- _THE TASK_: Retype the listing exactly, with no images.

- _DATASET CONTENT_:
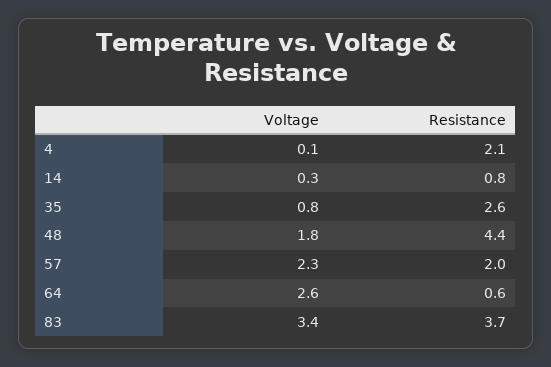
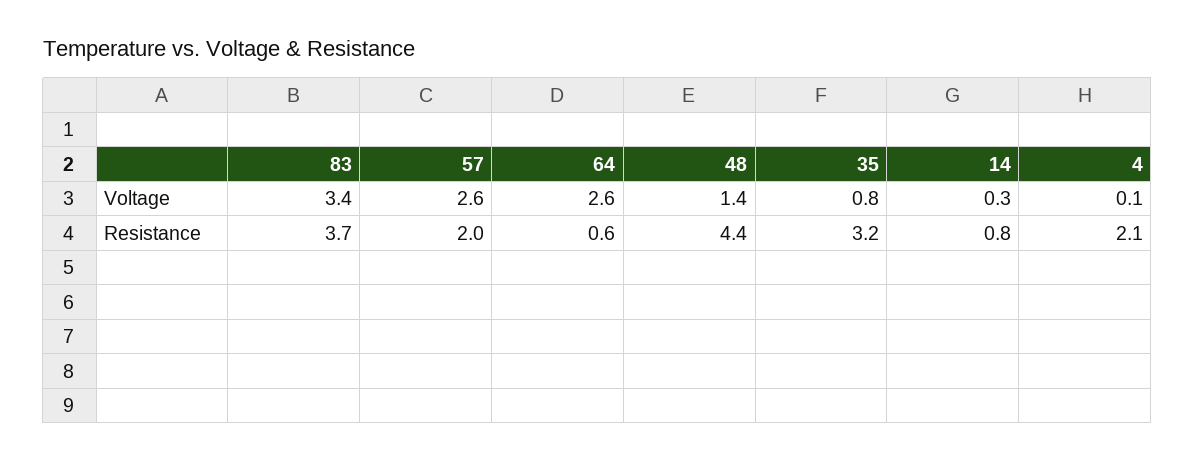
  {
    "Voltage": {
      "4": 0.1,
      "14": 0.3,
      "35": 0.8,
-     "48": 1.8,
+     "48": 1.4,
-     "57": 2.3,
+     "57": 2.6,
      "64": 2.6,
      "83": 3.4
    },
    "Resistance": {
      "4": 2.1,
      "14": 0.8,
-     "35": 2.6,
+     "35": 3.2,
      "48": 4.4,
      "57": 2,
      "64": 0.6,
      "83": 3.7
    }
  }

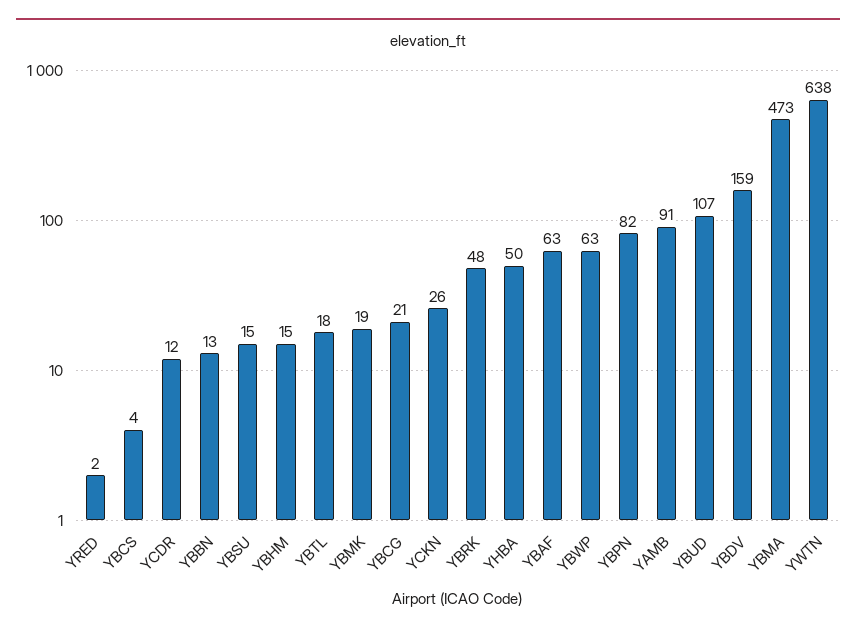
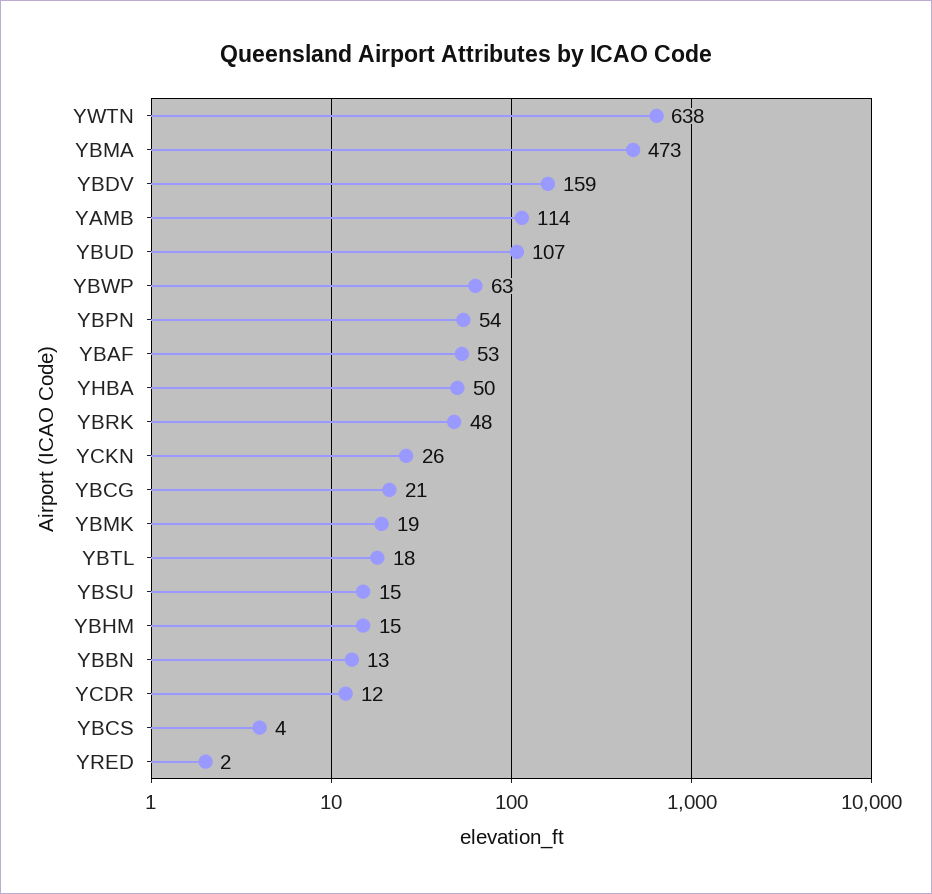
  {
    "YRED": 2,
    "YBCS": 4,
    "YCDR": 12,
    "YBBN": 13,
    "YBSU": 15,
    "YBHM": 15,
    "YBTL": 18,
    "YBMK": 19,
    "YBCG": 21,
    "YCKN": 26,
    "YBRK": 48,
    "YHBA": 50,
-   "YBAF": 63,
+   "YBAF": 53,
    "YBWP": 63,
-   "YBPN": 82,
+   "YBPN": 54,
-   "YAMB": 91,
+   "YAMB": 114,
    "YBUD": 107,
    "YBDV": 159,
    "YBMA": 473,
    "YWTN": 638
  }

- _THE COMPLETED TASK_:
  {
    "Voltage": {
      "4": 0.1,
      "14": 0.3,
      "35": 0.8,
-     "48": 1.8,
+     "48": 1.4,
-     "57": 2.3,
+     "57": 2.6,
      "64": 2.6,
      "83": 3.4
    },
    "Resistance": {
      "4": 2.1,
      "14": 0.8,
-     "35": 2.6,
+     "35": 3.2,
      "48": 4.4,
      "57": 2,
      "64": 0.6,
      "83": 3.7
    }
  }

  {
    "YRED": 2,
    "YBCS": 4,
    "YCDR": 12,
    "YBBN": 13,
    "YBSU": 15,
    "YBHM": 15,
    "YBTL": 18,
    "YBMK": 19,
    "YBCG": 21,
    "YCKN": 26,
    "YBRK": 48,
    "YHBA": 50,
-   "YBAF": 63,
+   "YBAF": 53,
    "YBWP": 63,
-   "YBPN": 82,
+   "YBPN": 54,
-   "YAMB": 91,
+   "YAMB": 114,
    "YBUD": 107,
    "YBDV": 159,
    "YBMA": 473,
    "YWTN": 638
  }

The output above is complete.